Тут и Петр Петрович спросил быстро Чашкина:
— В самом деле, что там?
— Ровным счетом ничего, — недоуменно пожал плечами Чашкин. — Все тот же пустой двор, по которому вы только что прошли, во дворе, напротив дырки, сарай, в сарае — мешки с овсом да рессорный тарантасик.
— Какой, какой тарантасик? — не то недопонял, не то недослышал Петр Петрович, и Чашкин пустился очень пространно объяснять:
— Ну, такой вот обыкновенный… Неужто не знаете? С колесами на специальных пружинах, чтобы не трясло, с мягкими сиденьями для ездоков, с двумя оглобельками, чтобы запрягать туда…
И тут Чашкин смолк, и тут Чашкин вытаращил глаза.

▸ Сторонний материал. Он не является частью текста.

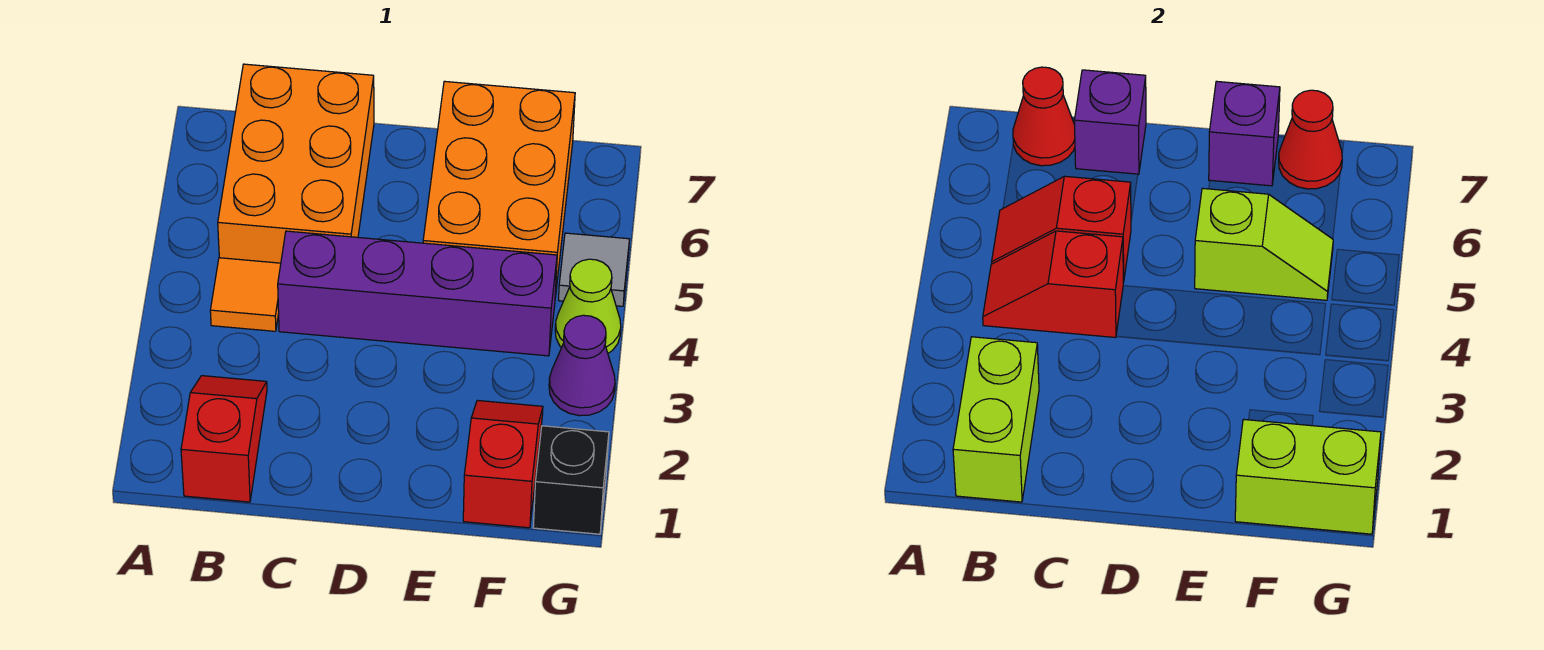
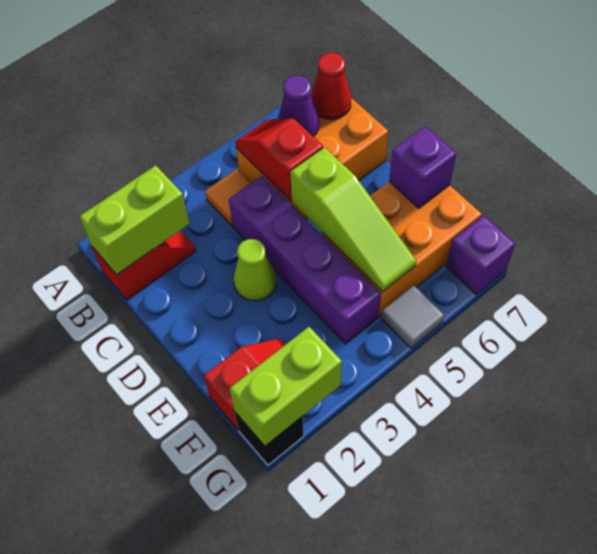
red 1x2 slope [983,231,1123,338] -> none
purple 1x1 brick [1074,70,1146,175] -> purple 1x1 brick moved to [446,215,515,295]
lime 1x2 slope [1195,188,1333,300] -> lime 1x3 slope [290,148,416,292]
lime 1x2 brick [1235,419,1381,534] -> lime 1x2 brick turned to [229,327,342,446]
red 1x1 cone [1279,90,1342,189] -> none
purple 1x1 cone [549,315,615,416] -> purple 1x1 cone moved to [278,76,319,137]
lime 1x1 cone [555,259,621,353] -> lime 1x1 cone moved to [234,239,276,301]

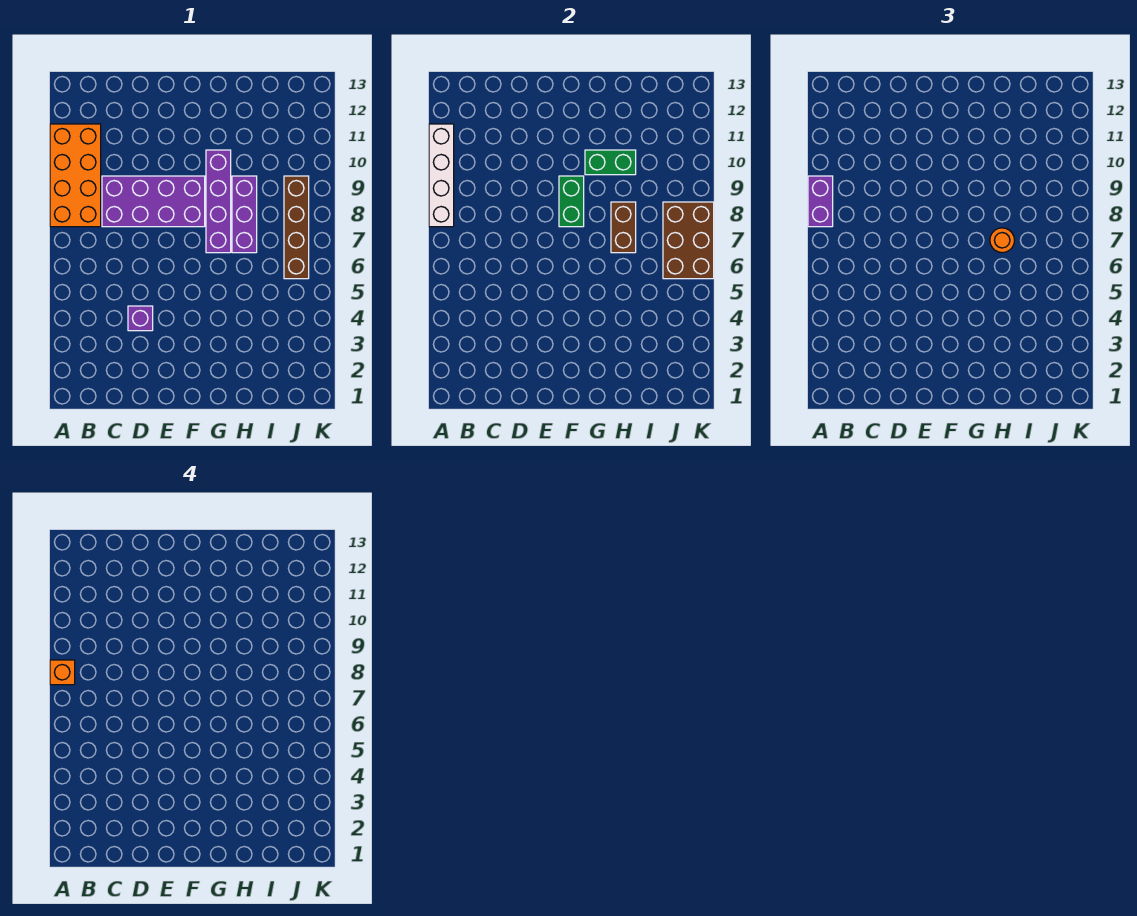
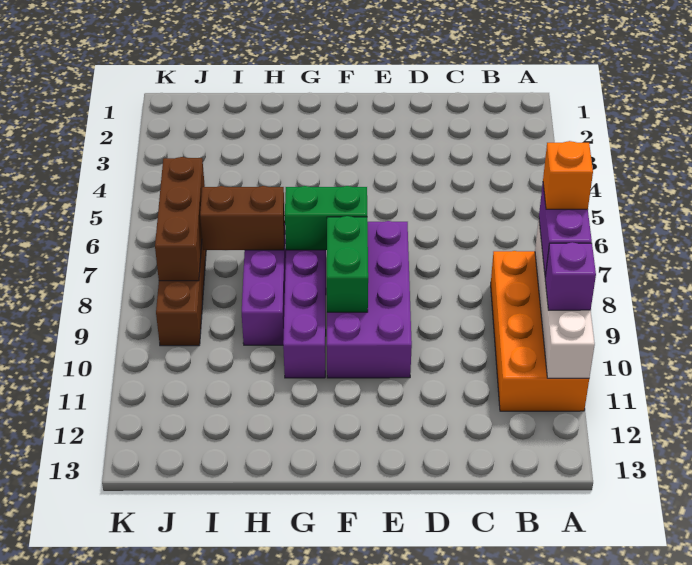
purple 2x4 brick [102,176,205,227] -> purple 2x4 brick turned to [327,221,412,378]
purple 1x1 brick [128,306,153,331] -> purple 1x1 brick moved to [545,242,596,310]
green 1x2 brick [585,150,636,175] -> green 1x2 brick moved to [285,186,367,250]
brown 1x2 brick [611,202,636,253] -> brown 1x2 brick turned to [200,186,285,250]
orange 1x1 round brick [990,228,1015,253] -> none
brown 2x3 brick [663,202,714,279] -> brown 1x3 brick [155,157,205,281]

Вытаращил, помигал, хлопнул себя ладошкой по лбу и радостно закричал:
— Ах, как это я сам не догадался и всех с толку сбил! Она ведь, конечно, по тарантасику и грустит! Ждет не дождется, когда ей опять скажут: «А ну, поехали!»
Элизабет при этих словах навострила уши, вдруг повернулась, негромко ржанула и, простучав по деревянному полу, по тонким опилкам ладно подкованными копытами, сама подбежала к Чашкину.
— Ура! — сказал, весь так и просияв, Чашкин. — Диагноз точный. Васек — молодец! Не спроси он про дырочку, мы бы и теперь еще ни в чем не разобрались… Ну, доктор, и сын у вас! Ну и дотошный сынище — сразу видно, это именно около своего папы он набрался такого ума-разума! Наверняка готовится тоже стать врачом.
— Вполне возможно, вполне возможно… — смущенно и в то же время радостно улыбнулся Петр Петрович.
Смущенно, потому что ему было все ж таки неудобно, что не он первым догадался спросить у Чашкина, куда это заглядывает Элизабет, а радостно, потому что ему было все ж таки приятно, что его сынишку Васю вот так вот нахваливают. Ведь сам-то он про историю с раздевалкой, с окошком ничего не знал, а значит, и предполагать не мог, откуда на самом деле вдруг Вася набрался такой тонкой проницательности, такого ума-разума.
А повеселевший Чашкин надевал на лошадку узду и все говорил, все говорил.
Он рассказывал о том, что вот уже года три подряд, как только солнце станет совсем высоким и теплым, как только в зоопарке просохнут дорожки, Элизабет катает по этим дорожкам ребятишек-гостей и лишь в зимнюю пору получает как бы трудовой отпуск. Отдыхает до новой весны в хлевушке или разгуливает, когда захочет, в той ограде, на которой висит дощечка с надписью: «Пони шотландская».